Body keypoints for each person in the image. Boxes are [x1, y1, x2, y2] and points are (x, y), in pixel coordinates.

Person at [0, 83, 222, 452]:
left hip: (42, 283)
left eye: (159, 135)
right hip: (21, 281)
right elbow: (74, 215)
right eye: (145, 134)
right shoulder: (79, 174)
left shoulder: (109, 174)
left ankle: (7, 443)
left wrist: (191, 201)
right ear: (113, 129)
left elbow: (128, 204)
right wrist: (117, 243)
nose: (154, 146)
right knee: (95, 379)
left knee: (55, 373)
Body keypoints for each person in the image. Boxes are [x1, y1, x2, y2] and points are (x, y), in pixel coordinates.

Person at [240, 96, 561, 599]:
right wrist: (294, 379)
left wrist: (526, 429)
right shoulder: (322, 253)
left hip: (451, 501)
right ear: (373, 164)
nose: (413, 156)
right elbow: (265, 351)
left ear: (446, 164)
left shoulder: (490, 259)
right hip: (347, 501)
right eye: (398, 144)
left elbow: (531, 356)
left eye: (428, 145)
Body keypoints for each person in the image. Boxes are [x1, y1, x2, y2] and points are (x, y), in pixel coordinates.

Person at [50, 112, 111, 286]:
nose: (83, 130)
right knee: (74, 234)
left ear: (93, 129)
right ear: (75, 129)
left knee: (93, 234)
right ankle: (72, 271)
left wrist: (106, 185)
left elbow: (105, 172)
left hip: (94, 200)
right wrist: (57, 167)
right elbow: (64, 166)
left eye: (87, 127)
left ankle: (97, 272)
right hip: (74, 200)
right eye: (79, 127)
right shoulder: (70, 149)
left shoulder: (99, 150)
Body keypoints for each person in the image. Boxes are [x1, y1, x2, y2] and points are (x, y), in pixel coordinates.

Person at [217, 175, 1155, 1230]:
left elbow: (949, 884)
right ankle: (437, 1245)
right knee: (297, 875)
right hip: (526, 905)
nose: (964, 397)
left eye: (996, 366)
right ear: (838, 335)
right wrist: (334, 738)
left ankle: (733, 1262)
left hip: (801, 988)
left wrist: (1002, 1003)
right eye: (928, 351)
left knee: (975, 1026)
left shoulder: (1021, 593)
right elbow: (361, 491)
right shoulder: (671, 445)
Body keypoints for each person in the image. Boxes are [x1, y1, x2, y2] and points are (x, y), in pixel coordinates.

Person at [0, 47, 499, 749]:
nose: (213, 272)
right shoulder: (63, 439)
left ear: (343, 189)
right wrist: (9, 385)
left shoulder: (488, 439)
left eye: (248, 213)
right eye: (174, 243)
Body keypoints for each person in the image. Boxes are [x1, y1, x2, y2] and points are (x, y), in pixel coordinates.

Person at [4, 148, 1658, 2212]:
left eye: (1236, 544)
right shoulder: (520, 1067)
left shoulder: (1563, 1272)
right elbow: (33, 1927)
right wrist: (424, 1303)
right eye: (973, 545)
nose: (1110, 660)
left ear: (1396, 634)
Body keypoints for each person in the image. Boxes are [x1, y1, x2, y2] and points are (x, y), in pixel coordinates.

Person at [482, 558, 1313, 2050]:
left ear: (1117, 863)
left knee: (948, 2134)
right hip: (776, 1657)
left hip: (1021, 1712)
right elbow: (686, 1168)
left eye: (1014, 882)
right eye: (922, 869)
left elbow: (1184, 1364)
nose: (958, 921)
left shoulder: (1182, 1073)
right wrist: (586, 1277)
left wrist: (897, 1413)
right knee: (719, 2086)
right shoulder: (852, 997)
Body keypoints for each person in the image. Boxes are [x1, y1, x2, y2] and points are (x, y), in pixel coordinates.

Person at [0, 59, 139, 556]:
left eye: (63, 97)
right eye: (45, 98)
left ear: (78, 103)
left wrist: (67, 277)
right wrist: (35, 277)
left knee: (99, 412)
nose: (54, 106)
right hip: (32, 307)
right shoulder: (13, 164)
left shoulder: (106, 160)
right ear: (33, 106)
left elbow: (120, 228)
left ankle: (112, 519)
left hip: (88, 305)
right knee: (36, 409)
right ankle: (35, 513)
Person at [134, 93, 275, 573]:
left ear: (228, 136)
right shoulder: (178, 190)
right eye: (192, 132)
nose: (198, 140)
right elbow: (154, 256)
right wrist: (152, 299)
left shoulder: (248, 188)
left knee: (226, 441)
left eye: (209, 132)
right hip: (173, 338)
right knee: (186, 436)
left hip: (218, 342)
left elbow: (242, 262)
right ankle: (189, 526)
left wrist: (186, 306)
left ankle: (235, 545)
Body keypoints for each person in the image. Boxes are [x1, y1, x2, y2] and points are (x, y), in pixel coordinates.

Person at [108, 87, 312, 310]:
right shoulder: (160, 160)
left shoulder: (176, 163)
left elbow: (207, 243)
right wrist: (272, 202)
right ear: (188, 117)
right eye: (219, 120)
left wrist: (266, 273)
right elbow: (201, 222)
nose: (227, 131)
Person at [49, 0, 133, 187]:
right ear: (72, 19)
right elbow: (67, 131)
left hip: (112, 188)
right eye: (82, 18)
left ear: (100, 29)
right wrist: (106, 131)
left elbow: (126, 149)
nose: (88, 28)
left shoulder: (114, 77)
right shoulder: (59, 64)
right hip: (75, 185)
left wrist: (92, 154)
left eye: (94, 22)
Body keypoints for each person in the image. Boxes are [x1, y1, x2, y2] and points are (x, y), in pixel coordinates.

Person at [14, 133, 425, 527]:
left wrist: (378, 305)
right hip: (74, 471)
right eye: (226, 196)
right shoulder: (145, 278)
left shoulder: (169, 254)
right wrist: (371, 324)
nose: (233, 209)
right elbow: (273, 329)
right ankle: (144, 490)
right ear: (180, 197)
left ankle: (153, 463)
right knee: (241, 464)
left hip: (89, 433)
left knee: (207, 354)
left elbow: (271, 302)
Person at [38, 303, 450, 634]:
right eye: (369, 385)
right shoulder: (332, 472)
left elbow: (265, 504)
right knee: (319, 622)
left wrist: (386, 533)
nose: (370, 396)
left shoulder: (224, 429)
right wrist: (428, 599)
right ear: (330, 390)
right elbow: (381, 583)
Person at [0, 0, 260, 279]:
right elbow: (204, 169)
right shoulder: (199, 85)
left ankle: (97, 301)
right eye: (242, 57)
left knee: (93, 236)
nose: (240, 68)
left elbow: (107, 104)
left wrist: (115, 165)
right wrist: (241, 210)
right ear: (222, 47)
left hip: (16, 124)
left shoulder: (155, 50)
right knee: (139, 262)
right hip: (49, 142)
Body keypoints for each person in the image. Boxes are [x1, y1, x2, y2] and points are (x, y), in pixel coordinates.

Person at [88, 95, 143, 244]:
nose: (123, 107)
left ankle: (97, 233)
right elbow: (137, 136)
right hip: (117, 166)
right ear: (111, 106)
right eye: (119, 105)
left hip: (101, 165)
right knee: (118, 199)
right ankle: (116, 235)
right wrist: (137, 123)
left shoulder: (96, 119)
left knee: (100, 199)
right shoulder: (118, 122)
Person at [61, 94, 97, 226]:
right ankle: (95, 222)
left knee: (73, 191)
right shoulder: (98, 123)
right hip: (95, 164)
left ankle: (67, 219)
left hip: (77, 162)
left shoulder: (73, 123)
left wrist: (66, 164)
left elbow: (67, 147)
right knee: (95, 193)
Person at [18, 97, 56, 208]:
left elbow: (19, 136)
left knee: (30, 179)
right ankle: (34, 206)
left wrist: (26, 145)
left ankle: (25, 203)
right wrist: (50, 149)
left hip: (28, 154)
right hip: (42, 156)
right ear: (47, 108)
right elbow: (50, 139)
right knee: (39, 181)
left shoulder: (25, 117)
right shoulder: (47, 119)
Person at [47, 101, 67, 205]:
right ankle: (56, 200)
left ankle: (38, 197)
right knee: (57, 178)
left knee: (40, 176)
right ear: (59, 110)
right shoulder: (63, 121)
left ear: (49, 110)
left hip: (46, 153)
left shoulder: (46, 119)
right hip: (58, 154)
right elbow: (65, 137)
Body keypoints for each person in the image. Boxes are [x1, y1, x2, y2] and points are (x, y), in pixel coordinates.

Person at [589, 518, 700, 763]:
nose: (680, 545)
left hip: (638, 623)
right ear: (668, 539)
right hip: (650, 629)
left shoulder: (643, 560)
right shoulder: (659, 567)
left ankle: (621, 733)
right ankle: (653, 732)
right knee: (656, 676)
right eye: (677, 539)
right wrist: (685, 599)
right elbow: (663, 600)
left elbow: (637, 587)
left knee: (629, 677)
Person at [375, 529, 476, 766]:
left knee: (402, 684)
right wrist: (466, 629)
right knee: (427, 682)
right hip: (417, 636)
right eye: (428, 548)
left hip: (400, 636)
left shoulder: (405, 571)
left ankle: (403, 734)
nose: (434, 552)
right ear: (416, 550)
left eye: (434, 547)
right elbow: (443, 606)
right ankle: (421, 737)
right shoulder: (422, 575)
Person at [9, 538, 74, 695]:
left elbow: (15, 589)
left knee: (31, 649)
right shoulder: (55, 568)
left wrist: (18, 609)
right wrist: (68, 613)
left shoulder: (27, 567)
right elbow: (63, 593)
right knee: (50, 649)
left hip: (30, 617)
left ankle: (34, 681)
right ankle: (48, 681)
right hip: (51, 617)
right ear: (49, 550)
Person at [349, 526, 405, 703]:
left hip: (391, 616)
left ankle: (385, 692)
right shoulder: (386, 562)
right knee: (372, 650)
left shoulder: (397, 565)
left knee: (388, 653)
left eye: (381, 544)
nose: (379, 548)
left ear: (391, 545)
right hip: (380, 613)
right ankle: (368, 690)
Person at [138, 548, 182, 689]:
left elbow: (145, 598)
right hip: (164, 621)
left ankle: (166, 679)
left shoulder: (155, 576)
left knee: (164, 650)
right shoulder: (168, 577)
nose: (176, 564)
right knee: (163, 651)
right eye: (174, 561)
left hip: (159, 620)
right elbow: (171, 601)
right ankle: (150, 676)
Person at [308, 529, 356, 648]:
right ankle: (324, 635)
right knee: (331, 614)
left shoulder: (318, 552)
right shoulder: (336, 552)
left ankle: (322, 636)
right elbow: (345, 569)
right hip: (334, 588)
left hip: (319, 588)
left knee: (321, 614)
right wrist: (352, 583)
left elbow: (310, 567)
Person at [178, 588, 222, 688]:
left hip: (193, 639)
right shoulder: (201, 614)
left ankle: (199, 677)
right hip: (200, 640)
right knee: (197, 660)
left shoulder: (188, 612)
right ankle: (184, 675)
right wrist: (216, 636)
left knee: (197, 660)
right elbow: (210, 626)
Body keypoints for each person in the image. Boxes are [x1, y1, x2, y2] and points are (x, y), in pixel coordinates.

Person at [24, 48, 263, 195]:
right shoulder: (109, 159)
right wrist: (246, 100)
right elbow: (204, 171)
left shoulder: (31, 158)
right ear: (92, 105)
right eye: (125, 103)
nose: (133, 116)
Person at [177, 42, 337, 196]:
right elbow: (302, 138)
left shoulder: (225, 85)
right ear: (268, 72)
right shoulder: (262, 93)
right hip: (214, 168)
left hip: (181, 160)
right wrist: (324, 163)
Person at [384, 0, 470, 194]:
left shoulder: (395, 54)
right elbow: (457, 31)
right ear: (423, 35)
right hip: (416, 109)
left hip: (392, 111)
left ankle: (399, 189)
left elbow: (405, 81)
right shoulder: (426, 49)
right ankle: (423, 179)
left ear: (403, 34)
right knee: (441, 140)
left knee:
#####
# Directions:
Everything from the line with "right shoulder: (13, 164)" through the line with "left ankle: (235, 545)" should be written out exactly as it appears above, end lines included, and nothing outside that range.

# Answer:
right shoulder: (13, 164)
left shoulder: (106, 160)
right ear: (33, 106)
left elbow: (120, 228)
left ankle: (112, 519)
left hip: (88, 305)
right knee: (36, 409)
right ankle: (35, 513)
Person at [134, 93, 275, 573]:
left ear: (228, 136)
right shoulder: (178, 190)
right eye: (192, 132)
nose: (198, 140)
right elbow: (154, 256)
right wrist: (152, 299)
left shoulder: (248, 188)
left knee: (226, 441)
left eye: (209, 132)
right hip: (173, 338)
right knee: (186, 436)
left hip: (218, 342)
left elbow: (242, 262)
right ankle: (189, 526)
left wrist: (186, 306)
left ankle: (235, 545)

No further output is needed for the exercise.